映画化としては申し分ない。それじゃあこのちょっとだけ、何かが足りない感じはなんなのだろう。それはたぶん「語り」ではないかと思うんですよね。

人が物語っていくその方法というのは、「物語そのもの」と同じくらいの意味や価値を持ちうるのです。『ロード・オブ・ザ・リング』はトールキンの『指輪物語』の物語に忠実な映画でありつつ、その見せ方により紛れもなくピーター・ジャクソン監督の作品になっていました。いうなれば、ピーター・ジャクソンはその語り口において自らの物語を語ったのです。
伊藤計劃著 「メタルギア ソリッド ガンズ・オブ・ザ・パトリオット」 あとがきより)

原作を使って自分語りをされたら当然嫌だし、某監督のように原作を破壊してまるでオリジナルのように創り上げてしまうのもどうかと思うけど(笑)、そういう「語り」を観たかったと思うんですよ。そしてその「語り」はこの映画の中に半分だけあったと思うんですよね。

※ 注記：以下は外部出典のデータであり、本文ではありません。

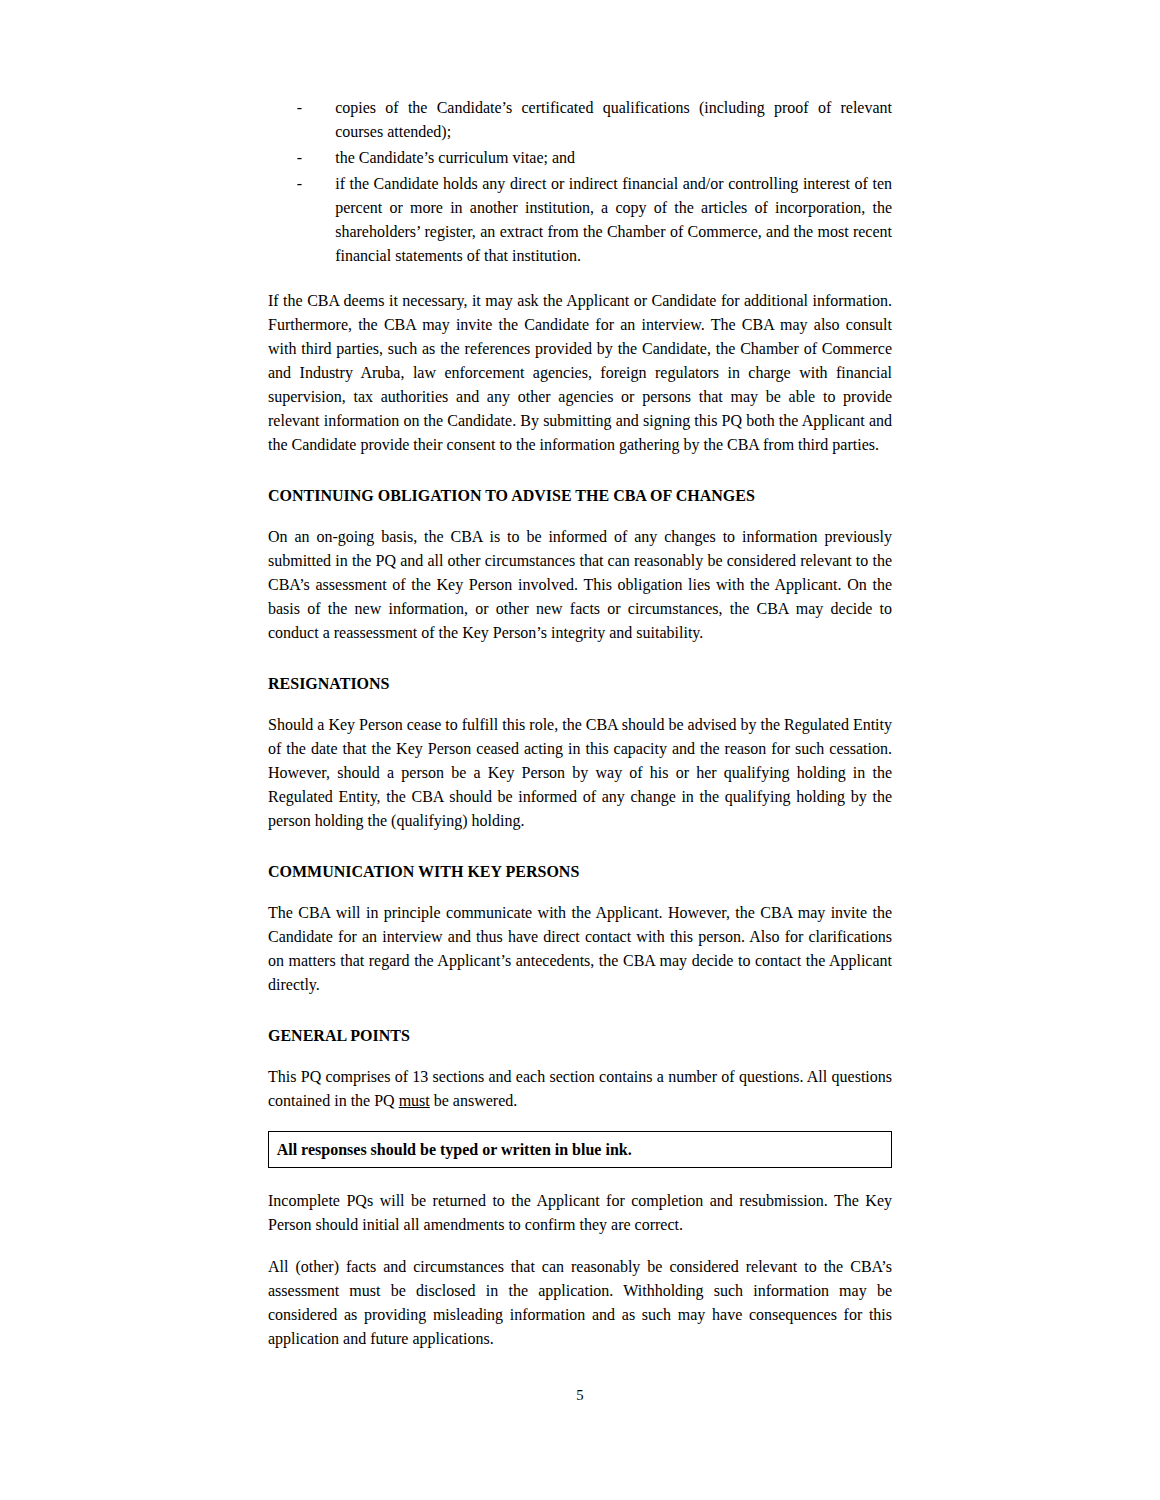copies of the Candidate’s certificated qualifications (including proof of relevant courses attended);
the Candidate’s curriculum vitae; and
if the Candidate holds any direct or indirect financial and/or controlling interest of ten percent or more in another institution, a copy of the articles of incorporation, the shareholders’ register, an extract from the Chamber of Commerce, and the most recent financial statements of that institution.
If the CBA deems it necessary, it may ask the Applicant or Candidate for additional information. Furthermore, the CBA may invite the Candidate for an interview. The CBA may also consult with third parties, such as the references provided by the Candidate, the Chamber of Commerce and Industry Aruba, law enforcement agencies, foreign regulators in charge with financial supervision, tax authorities and any other agencies or persons that may be able to provide relevant information on the Candidate. By submitting and signing this PQ both the Applicant and the Candidate provide their consent to the information gathering by the CBA from third parties.
Continuing obligation to advise the CBA of changes
On an on-going basis, the CBA is to be informed of any changes to information previously submitted in the PQ and all other circumstances that can reasonably be considered relevant to the CBA’s assessment of the Key Person involved. This obligation lies with the Applicant. On the basis of the new information, or other new facts or circumstances, the CBA may decide to conduct a reassessment of the Key Person’s integrity and suitability.
Resignations
Should a Key Person cease to fulfill this role, the CBA should be advised by the Regulated Entity of the date that the Key Person ceased acting in this capacity and the reason for such cessation. However, should a person be a Key Person by way of his or her qualifying holding in the Regulated Entity, the CBA should be informed of any change in the qualifying holding by the person holding the (qualifying) holding.
Communication with Key Persons
The CBA will in principle communicate with the Applicant. However, the CBA may invite the Candidate for an interview and thus have direct contact with this person. Also for clarifications on matters that regard the Applicant’s antecedents, the CBA may decide to contact the Applicant directly.
General points
This PQ comprises of 13 sections and each section contains a number of questions. All questions contained in the PQ must be answered.
All responses should be typed or written in blue ink.
Incomplete PQs will be returned to the Applicant for completion and resubmission. The Key Person should initial all amendments to confirm they are correct.
All (other) facts and circumstances that can reasonably be considered relevant to the CBA’s assessment must be disclosed in the application. Withholding such information may be considered as providing misleading information and as such may have consequences for this application and future applications.
5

「語り」は、トァンとミァハの同性愛的な関係で表現されていたと思います。自分と相手の境界がとてもあいまいな、一線を引くという発想すらない、幼くて純粋な少女たちの淡い一時の関係。その共感の構造が、もっと世界とリンクしていてもよかったんじゃないかなと思うんですよ。表層的な耽美なシーンも悪くはなかったけど、世界には二人だけなのだという孤立はあんまり見えてこなかったのが少し残念です。一方で、強烈な二人の分ちがたい因縁を感じさせるシーンはとても良かったですね。キアンのアレを再現するシーン、犯行声明を聞いているシーン。意識の焦点に常に存在する宿敵のようなミァハと、意図せずに世界を救うことになってしまう「主人公役」を強請されるトァン。最後の二人の対峙は、直接的な表現よりも耽美的で素晴らしかった。ですが、最後に原作にはない台詞を出すのなら、そのことについてもう少し語っても良かったのではないかと思います。


と、まあいろいろ書きましたが映画化されて良かったです。やっぱりキャラクターたちの台詞を声や表情で観られた点が良かったです。特にオスカー・シュタウフェンベルクを演じた榊原良子さん。滑らかなで冷たい感じの口調がキャラクターだけでなく、世界観によく似合っていて素敵でした。